DA FARE:
a: Dall'articolo sulla vendita di Telecom Argentina, elenca tutti i paesi in cui Carlos Joost Newbery dichiara di essere attualmente attivo nelle telecomunicazioni o di aver già condotto operazioni.
b: Secondo l'articolo sulla vendita di Telecom Argentina, perché la cessione a Fintech si è sbloccata dopo oltre due anni di trattative?

La compagnia vende ai messicani le attività nel paese sudamericano. E scatena la reazione di un grosso imprenditore di Buenos Aires che a "l'Espresso" rivela: «Noi offrivamo molto di più». Un nuovo fronte per il numero uno Marco Patuano, proprio nel pieno dello scontro con il socio Vincent Bolloré

Marco Patuano
Volete vendere la vostra società e avete due offerte sul tavolo: una da 960 milioni di dollari, l’altra da 1,5 miliardi. La decisione potrebbe sembrare scontata, ma nel caso di Telecom Italia non è così. La vicenda riguarda Telecom Argentina, secondo operatore telefonico del Paese sudamericano, il cui controllo è passato ufficialmente, martedì 8 marzo, dal colosso italiano a Fintech, il fondo del finanziere messicano David Martinez. Dopo oltre due anni dall’inizio delle trattative, lo sblocco è arrivato grazie all’autorità argentina delle comunicazioni, l’Enacom, che ha dato il via libera alla vendita di Telecom Argentina a Martinez. Il quale ha messo sul piatto, appunto, 960 milioni di dollari. C’era però un’altra offerta, molto più ricca della prima, che non è stata ritenuta accettabile dall’amministratore delegato di Telecom Italia, Marco Patuano.

L'AMICO DI MACRI
Il mittente è Carlos Joost Newbery, 62 anni, non un tipo qualunque. Compagno di scuola dell’attuale presidente argentino Mauricio Macrì (entrambi si sono laureati in Ingegneria alla Pontificia Universidad Católica Argentina Santa María di Buenos Aires), Newbery è un veterano delle telecomunicazioni. Ha contribuito alla fondazione di Movicom Bell South, la società che ha costruito reti per la telefonia mobile in buona parte del Sudamerica. E oggi, con la sua Inversiones Condor, di cui è azionista di maggioranza e amministratore delegato, dice di essere pronto a mettere sul piatto oltre 1,5 miliardi di dollari per ottenere il controllo di Telecom Argentina.

Inversiones Condor non ha un sito Internet né pubblica un bilancio. Alle domande sulla capacità finanziaria della società, in un colloquio telefonico con “l’Espresso”, l’imprenditore di Buenos Aires assicura di essere «supportato nell’operazione Telecom Argentina dal fondo americano Whitebridge e da altri due di cui non posso rivelare i nomi». Sul fronte del business, Newbery sostiene di essere attualmente attivo nelle telecomunicazioni in Argentina, Pakistan e Turchia e di aver già condotto operazioni, oltre che nel suo Paese d’origine, anche in Uruguay, Paraguay e Brasile. Il messaggio è chiaro: «Siamo esperti del settore», riassume l’imprenditore, «abbiamo i soldi e siamo argentini. Perché allora Patuano non ha mai risposto alle nostre offerte, nonostante la proposta economica sia più allettante di quella fatta dai messicani?».

DATI DISPONIBILI:
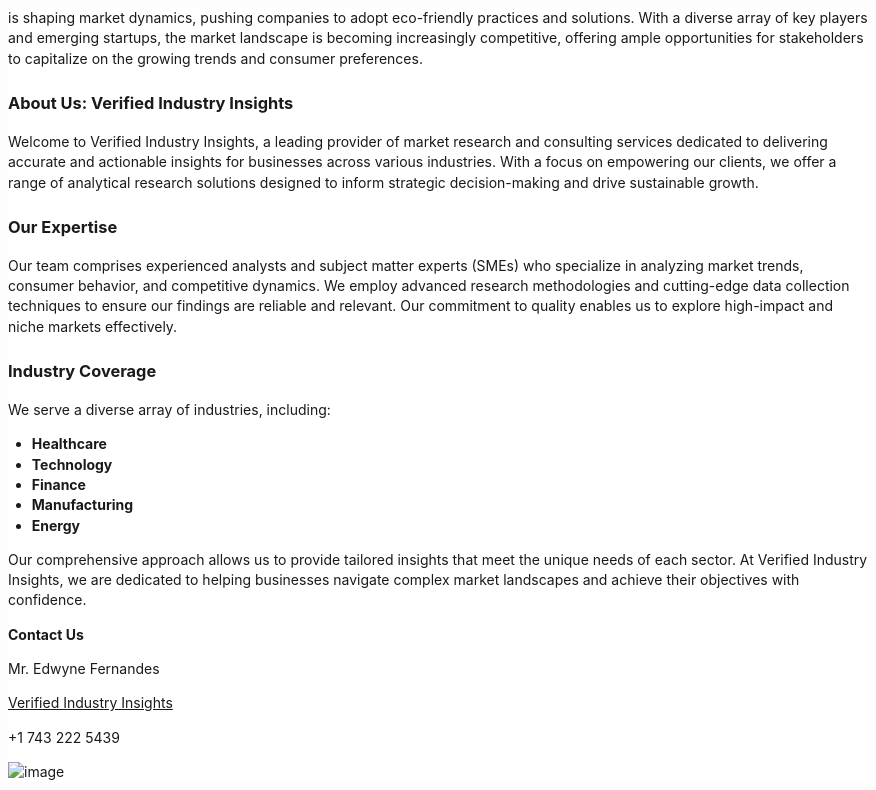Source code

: is shaping market dynamics, pushing companies to adopt eco-friendly practices and solutions. With a diverse array of key players and emerging startups, the market landscape is becoming increasingly competitive, offering ample opportunities for stakeholders to capitalize on the growing trends and consumer preferences.</p><h3>About Us: Verified Industry Insights</h3><p>Welcome to Verified Industry Insights, a leading provider of market research and consulting services dedicated to delivering accurate and actionable insights for businesses across various industries. With a focus on empowering our clients, we offer a range of analytical research solutions designed to inform strategic decision-making and drive sustainable growth.</p><h3>Our Expertise</h3><p>Our team comprises experienced analysts and subject matter experts (SMEs) who specialize in analyzing market trends, consumer behavior, and competitive dynamics. We employ advanced research methodologies and cutting-edge data collection techniques to ensure our findings are reliable and relevant. Our commitment to quality enables us to explore high-impact and niche markets effectively.</p><h3>Industry Coverage</h3><p>We serve a diverse array of industries, including:</p><ul><li><strong>Healthcare</strong></li><li><strong>Technology</strong></li><li><strong>Finance</strong></li><li><strong>Manufacturing</strong></li><li><strong>Energy</strong></li></ul><p>Our comprehensive approach allows us to provide tailored insights that meet the unique needs of each sector. At Verified Industry Insights, we are dedicated to helping businesses navigate complex market landscapes and achieve their objectives with confidence.</p><p><strong>Contact Us</strong></p><p>Mr. Edwyne Fernandes</p><p><a href="https://www.verifiedindustryinsights.com/">Verified Industry Insights</a></p><p>+1 743 222 5439</p>
![image](https://github.com/user-attachments/assets/18abb6e8-e00d-4b49-84cc-5510b33b5676)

RISPOSTE SCRITTE:
a: Argentina, Pakistan, Turchia, Uruguay, Paraguay, Brasile.

b: La cessione si è sbloccata perché l'Enacom, l'autorità argentina delle comunicazioni, ha dato il via libera alla vendita di Telecom Argentina a David Martinez.